We have been waiting some years for Return Ticket. Whether that reflects due diligence on the part of the author – or being distracted by other more pressing matters – is an open question. He may give some sort of answer but in the end it doesn’t matter a damn. The book is the best by far of his work.
Why do I say that? For starters, we have moved from tortured adolescence to indulgent youth – to a maturing and evolving Jack Muir. He begins the book in his home town of ‘Kincannup’ in 2018. In other words it is contemporary, as he writes. He is washing dishes – and we are introduced to the theme of the compulsive dishwasher, which recurs throughout the book. Before the end of the first page Jack is taking us back to Israel in the early 1970s where he supported himself washing dishes for an Israeli baker. And then that short introduction ends.
The real story begins on page 10, with Jack looking back over his shoulder half a century when he climbed aboard the Fairstar in Fremantle, bound for the UK – but he is waylaid, so to speak, in Durban, South Africa. There he develops a political and social conscience, and experiences the contrasting story of life under apartheid with what he has been accustomed to in the comfort of his home country. Eyes wide open, he experiences brutality and near misses, while introduced to drugs and sex. He is on the bones of his bum but somehow scrapes through.
By 1973 the scene shifts to Israel. He is a volunteer on a kibbutz. By then we get a sense of his idealism – much as it affected many of us at that time. Yet, in contrast to South Africa, he is now forced to be responsible and he takes to that with a relish, unlike other volunteers who he describes as ‘spoilt, self-indulgent, pretend hippies’. None of them have cleaned a toilet in their lives and they have to learn to get down and dirty.
Slowly the veils fall off Jack’s eyes when he sees the kibbutz is not living up to his concept of a socialist dream. But he does find Israeli friends who he respects and he earns respect from them. Many conversations take place as he learns about the intricacies of the Middle East. He also manages to fall in love or in lust, whatever. Neeva is an Israeli. Jack’s friend, learning of the relationship, called him a ‘brave man’.
There is indeed a problem. The family for starters – Polish survivors of the Holocaust, who will disown their daughter if she remains with Jack. She also has a boyfriend – all in all, complications that paint a gloomy future for the relationship.

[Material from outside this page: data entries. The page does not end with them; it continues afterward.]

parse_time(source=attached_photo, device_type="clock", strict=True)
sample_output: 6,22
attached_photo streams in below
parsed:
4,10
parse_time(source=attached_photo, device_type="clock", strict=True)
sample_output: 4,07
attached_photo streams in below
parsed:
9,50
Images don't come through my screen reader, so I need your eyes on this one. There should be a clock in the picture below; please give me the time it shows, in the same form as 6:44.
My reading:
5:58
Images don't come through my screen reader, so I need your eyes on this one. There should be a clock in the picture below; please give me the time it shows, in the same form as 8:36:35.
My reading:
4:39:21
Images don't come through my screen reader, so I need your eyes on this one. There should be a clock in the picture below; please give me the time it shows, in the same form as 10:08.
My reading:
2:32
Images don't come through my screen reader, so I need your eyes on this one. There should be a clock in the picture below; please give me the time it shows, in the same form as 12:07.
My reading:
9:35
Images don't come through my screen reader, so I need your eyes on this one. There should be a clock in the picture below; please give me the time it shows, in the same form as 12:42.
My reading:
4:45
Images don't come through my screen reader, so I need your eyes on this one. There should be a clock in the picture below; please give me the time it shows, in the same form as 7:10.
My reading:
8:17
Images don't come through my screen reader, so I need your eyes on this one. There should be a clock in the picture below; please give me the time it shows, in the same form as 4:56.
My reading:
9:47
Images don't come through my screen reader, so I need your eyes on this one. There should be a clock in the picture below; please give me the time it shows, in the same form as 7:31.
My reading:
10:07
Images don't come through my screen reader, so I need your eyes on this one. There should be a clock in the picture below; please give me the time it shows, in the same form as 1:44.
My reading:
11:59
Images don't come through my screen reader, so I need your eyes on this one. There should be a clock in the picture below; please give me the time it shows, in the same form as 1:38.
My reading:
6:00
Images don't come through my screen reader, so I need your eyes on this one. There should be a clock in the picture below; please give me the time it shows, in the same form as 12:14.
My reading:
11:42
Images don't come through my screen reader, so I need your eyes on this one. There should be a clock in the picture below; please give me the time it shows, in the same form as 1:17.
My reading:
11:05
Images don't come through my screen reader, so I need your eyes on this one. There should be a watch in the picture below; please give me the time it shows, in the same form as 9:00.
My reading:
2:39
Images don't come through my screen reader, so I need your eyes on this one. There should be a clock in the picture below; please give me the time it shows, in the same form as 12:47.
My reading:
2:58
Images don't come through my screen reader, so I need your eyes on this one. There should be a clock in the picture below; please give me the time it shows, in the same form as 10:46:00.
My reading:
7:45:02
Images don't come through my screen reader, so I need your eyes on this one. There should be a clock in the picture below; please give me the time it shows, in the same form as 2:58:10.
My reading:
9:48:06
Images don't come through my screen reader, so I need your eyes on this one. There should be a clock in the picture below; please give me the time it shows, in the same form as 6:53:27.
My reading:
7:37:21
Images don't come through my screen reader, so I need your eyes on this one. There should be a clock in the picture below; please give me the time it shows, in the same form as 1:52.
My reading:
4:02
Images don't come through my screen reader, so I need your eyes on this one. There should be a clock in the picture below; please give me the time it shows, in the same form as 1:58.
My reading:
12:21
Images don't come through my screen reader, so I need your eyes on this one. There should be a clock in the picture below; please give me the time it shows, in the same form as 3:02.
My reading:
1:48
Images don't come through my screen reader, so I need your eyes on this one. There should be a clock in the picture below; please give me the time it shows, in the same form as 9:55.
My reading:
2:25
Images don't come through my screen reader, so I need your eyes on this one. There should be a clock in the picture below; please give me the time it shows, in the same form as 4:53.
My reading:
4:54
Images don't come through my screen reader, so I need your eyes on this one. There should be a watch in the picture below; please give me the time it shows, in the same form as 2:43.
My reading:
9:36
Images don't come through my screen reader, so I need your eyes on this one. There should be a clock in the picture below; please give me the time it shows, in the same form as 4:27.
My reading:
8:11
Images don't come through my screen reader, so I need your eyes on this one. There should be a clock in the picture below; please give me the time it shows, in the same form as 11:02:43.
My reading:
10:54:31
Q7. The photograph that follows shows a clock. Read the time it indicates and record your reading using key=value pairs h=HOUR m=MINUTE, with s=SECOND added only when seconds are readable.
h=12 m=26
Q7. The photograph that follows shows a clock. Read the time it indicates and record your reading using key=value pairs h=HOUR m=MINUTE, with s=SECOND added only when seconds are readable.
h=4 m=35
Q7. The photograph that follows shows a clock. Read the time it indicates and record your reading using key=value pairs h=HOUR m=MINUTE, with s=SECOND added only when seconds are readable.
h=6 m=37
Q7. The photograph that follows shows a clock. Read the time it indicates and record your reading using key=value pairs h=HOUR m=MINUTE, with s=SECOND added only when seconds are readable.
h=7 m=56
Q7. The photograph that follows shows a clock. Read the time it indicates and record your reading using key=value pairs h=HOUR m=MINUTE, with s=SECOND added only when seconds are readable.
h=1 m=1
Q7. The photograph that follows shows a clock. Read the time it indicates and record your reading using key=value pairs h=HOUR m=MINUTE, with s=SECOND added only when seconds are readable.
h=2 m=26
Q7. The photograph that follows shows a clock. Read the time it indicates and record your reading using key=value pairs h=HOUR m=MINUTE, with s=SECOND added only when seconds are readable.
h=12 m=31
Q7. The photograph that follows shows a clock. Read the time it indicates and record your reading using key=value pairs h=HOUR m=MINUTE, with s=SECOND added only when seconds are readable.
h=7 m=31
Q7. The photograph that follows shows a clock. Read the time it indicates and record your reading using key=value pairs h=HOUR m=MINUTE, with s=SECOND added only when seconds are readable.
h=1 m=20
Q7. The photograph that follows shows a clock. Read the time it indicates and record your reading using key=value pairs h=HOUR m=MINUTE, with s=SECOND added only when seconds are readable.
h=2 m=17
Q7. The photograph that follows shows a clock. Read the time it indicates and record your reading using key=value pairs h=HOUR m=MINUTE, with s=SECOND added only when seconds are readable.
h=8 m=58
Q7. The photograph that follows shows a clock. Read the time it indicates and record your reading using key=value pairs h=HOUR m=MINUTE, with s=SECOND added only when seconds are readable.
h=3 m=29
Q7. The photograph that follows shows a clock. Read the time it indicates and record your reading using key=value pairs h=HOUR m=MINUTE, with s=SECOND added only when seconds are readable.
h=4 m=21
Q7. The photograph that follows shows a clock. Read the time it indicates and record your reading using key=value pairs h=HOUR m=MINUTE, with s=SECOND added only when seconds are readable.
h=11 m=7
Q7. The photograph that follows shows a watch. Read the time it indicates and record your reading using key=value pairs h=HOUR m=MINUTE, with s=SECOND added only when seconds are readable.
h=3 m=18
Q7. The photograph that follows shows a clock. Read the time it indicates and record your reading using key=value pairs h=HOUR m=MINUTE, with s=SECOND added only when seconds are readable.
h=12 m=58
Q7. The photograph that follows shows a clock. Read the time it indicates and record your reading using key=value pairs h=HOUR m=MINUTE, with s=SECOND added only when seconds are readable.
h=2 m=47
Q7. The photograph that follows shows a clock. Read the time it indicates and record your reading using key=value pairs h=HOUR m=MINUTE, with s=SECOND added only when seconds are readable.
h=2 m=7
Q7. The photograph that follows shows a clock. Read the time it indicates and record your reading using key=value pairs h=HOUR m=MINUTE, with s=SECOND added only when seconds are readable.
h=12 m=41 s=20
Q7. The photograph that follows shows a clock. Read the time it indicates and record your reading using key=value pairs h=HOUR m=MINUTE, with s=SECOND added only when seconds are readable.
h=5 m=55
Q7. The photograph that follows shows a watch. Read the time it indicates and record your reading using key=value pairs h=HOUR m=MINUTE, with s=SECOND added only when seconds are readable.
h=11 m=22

Indeed this is so. As Jack describes it, he ran away from South Africa because of hate and he runs away from Israel because of love. Back in Australia, he is in turmoil – raging ‘against himself, his parents. He hated everybody he met, in the bakery, in the front bar of the Freemasons Hotel and at the Kookaburra Café.’ Basically, Jack came home unannounced and within a short period of time he is amongst ‘idiots who had no idea what was going on in the world, the wars, assassinations, mass murders, invasions, suppression of freedom.’
He misses the intensity of his conversations when he was away and now he finds that people just make statements, without the experience or the depth of understanding. Or they talk about the weather, the stock market or the Potato Marketing Board – the latter a reference to the south-western region of Western Australia where our author grew up, and potato farming was all the go.
Lonely and bored, Jack realises the only thing he can do, in a nutshell, is work. Which he does, with an energy bordering upon compulsive. In the course of family gatherings his mother talks to him about her own past. Jack admits to being depressed but says it ‘won’t let him down’. He wants his mother to admit her own depression but she says she hasn’t got time for ‘that sort of thing’. Besides, his father ‘would not allow it.’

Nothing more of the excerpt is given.